> Exercise aim:
Copy every line of the material below, keeping each one unchanged.

··· Source material ···

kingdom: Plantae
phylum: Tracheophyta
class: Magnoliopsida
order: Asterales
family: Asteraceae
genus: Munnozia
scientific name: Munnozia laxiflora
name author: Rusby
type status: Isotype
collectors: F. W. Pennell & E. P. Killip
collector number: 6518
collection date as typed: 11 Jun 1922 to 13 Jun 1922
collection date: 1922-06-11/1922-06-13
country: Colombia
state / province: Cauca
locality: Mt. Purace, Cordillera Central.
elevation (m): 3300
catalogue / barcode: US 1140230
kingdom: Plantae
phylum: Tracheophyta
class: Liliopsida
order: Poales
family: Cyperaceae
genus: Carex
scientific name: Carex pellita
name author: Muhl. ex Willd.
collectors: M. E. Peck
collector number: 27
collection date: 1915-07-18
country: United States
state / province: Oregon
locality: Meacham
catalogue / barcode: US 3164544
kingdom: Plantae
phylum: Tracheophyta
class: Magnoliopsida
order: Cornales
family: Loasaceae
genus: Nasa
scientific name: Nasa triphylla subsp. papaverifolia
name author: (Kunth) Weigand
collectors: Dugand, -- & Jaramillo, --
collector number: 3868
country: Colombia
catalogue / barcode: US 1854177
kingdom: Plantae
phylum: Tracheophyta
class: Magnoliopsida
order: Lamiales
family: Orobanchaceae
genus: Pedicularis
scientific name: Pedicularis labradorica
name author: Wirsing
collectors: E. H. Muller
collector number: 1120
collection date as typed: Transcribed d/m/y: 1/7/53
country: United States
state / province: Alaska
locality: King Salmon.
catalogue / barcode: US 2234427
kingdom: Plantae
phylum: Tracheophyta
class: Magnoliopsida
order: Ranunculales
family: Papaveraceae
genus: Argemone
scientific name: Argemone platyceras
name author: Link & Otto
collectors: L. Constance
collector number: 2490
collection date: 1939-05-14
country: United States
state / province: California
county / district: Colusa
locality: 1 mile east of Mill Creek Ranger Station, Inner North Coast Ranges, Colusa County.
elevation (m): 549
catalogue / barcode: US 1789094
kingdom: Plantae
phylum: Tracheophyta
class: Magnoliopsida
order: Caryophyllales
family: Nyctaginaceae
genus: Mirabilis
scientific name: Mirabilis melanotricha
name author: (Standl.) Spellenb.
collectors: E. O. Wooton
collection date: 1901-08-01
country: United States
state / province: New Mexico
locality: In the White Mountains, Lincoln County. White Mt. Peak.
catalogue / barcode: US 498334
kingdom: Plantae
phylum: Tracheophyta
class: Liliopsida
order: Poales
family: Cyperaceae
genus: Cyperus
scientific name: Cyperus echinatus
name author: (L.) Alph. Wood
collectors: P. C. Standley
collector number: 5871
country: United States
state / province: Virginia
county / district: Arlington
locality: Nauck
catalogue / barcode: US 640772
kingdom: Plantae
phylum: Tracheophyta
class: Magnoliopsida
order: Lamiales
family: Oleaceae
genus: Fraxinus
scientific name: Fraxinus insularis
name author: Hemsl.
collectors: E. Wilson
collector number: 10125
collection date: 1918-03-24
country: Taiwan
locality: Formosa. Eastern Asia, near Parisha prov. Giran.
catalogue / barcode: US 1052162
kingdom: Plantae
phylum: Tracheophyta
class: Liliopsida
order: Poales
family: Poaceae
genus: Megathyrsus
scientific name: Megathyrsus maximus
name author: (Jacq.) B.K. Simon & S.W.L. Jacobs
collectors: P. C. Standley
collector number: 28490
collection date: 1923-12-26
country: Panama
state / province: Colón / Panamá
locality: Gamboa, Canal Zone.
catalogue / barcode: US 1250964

···

> The completed task:
kingdom: Plantae
phylum: Tracheophyta
class: Magnoliopsida
order: Asterales
family: Asteraceae
genus: Munnozia
scientific name: Munnozia laxiflora
name author: Rusby
type status: Isotype
collectors: F. W. Pennell & E. P. Killip
collector number: 6518
collection date as typed: 11 Jun 1922 to 13 Jun 1922
collection date: 1922-06-11/1922-06-13
country: Colombia
state / province: Cauca
locality: Mt. Purace, Cordillera Central.
elevation (m): 3300
catalogue / barcode: US 1140230
kingdom: Plantae
phylum: Tracheophyta
class: Liliopsida
order: Poales
family: Cyperaceae
genus: Carex
scientific name: Carex pellita
name author: Muhl. ex Willd.
collectors: M. E. Peck
collector number: 27
collection date: 1915-07-18
country: United States
state / province: Oregon
locality: Meacham
catalogue / barcode: US 3164544
kingdom: Plantae
phylum: Tracheophyta
class: Magnoliopsida
order: Cornales
family: Loasaceae
genus: Nasa
scientific name: Nasa triphylla subsp. papaverifolia
name author: (Kunth) Weigand
collectors: Dugand, -- & Jaramillo, --
collector number: 3868
country: Colombia
catalogue / barcode: US 1854177
kingdom: Plantae
phylum: Tracheophyta
class: Magnoliopsida
order: Lamiales
family: Orobanchaceae
genus: Pedicularis
scientific name: Pedicularis labradorica
name author: Wirsing
collectors: E. H. Muller
collector number: 1120
collection date as typed: Transcribed d/m/y: 1/7/53
country: United States
state / province: Alaska
locality: King Salmon.
catalogue / barcode: US 2234427
kingdom: Plantae
phylum: Tracheophyta
class: Magnoliopsida
order: Ranunculales
family: Papaveraceae
genus: Argemone
scientific name: Argemone platyceras
name author: Link & Otto
collectors: L. Constance
collector number: 2490
collection date: 1939-05-14
country: United States
state / province: California
county / district: Colusa
locality: 1 mile east of Mill Creek Ranger Station, Inner North Coast Ranges, Colusa County.
elevation (m): 549
catalogue / barcode: US 1789094
kingdom: Plantae
phylum: Tracheophyta
class: Magnoliopsida
order: Caryophyllales
family: Nyctaginaceae
genus: Mirabilis
scientific name: Mirabilis melanotricha
name author: (Standl.) Spellenb.
collectors: E. O. Wooton
collection date: 1901-08-01
country: United States
state / province: New Mexico
locality: In the White Mountains, Lincoln County. White Mt. Peak.
catalogue / barcode: US 498334
kingdom: Plantae
phylum: Tracheophyta
class: Liliopsida
order: Poales
family: Cyperaceae
genus: Cyperus
scientific name: Cyperus echinatus
name author: (L.) Alph. Wood
collectors: P. C. Standley
collector number: 5871
country: United States
state / province: Virginia
county / district: Arlington
locality: Nauck
catalogue / barcode: US 640772
kingdom: Plantae
phylum: Tracheophyta
class: Magnoliopsida
order: Lamiales
family: Oleaceae
genus: Fraxinus
scientific name: Fraxinus insularis
name author: Hemsl.
collectors: E. Wilson
collector number: 10125
collection date: 1918-03-24
country: Taiwan
locality: Formosa. Eastern Asia, near Parisha prov. Giran.
catalogue / barcode: US 1052162
kingdom: Plantae
phylum: Tracheophyta
class: Liliopsida
order: Poales
family: Poaceae
genus: Megathyrsus
scientific name: Megathyrsus maximus
name author: (Jacq.) B.K. Simon & S.W.L. Jacobs
collectors: P. C. Standley
collector number: 28490
collection date: 1923-12-26
country: Panama
state / province: Colón / Panamá
locality: Gamboa, Canal Zone.
catalogue / barcode: US 1250964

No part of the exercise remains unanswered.